===== TRECHO FORNECIDO
Marcos: Eu acho que é de procurar [por essas coisas] mesmo. Uma libertação, sei lá. Eu mostrei esse trabalho para pessoas que tomam ayahuasca, e elas não conseguiram ver, sentir tanto a relação [entre elementos e inconsciente], e eu acho que tem uma relação total de respeito, de querer louvar, de fazer que a pedra cante. Como seria a música se uma pedra cantasse, que som ela iria fazer? É uma busca mesmo, e não precisa complicar. O que você acha, Joey?
Otávio: Pra mim, é mais uma maneira de se relacionar com isso. Como estou ligado mais a parte do som, dos arranjos, é bem uma questão de estar em contato com outro tipo de relação com a música também, de eu não ter uma demanda de precisar fazer determinado tipo de música para determinado cliente [nota: Otávio trabalha com trilhas sonoras], então é realmente onde posso soltar as amarras e fazer alguma coisa espontânea.
==========
De acordo com o trecho fornecido, a quem Marcos mostrou o trabalho?
===== ENTRADAS LISTADAS
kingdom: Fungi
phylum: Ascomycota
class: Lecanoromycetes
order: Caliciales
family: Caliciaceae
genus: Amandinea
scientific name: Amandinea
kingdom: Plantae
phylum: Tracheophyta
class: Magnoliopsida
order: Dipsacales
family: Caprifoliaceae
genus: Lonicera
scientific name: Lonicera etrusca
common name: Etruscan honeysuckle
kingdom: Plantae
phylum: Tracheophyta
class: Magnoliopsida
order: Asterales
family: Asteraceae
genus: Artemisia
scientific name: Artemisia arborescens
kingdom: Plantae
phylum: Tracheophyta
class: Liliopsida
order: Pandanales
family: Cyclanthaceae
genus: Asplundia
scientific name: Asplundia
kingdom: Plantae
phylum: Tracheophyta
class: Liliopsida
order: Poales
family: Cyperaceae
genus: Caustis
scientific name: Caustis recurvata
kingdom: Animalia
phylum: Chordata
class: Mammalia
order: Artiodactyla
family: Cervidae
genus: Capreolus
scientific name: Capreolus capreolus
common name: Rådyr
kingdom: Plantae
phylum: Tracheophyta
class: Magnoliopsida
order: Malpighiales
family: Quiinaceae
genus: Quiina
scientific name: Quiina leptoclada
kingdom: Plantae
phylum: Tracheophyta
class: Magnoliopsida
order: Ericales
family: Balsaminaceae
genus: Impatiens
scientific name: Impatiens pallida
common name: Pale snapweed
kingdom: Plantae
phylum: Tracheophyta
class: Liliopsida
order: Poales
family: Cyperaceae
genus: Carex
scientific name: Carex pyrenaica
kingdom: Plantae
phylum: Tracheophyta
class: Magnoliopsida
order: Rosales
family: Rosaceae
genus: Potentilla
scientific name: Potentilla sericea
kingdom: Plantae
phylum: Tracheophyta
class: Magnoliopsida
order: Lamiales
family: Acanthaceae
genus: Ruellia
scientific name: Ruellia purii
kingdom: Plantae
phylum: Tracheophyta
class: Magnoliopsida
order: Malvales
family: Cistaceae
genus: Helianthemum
==========
RESOLUÇÃO DA TAREFA: A pessoas que tomam ayahuasca.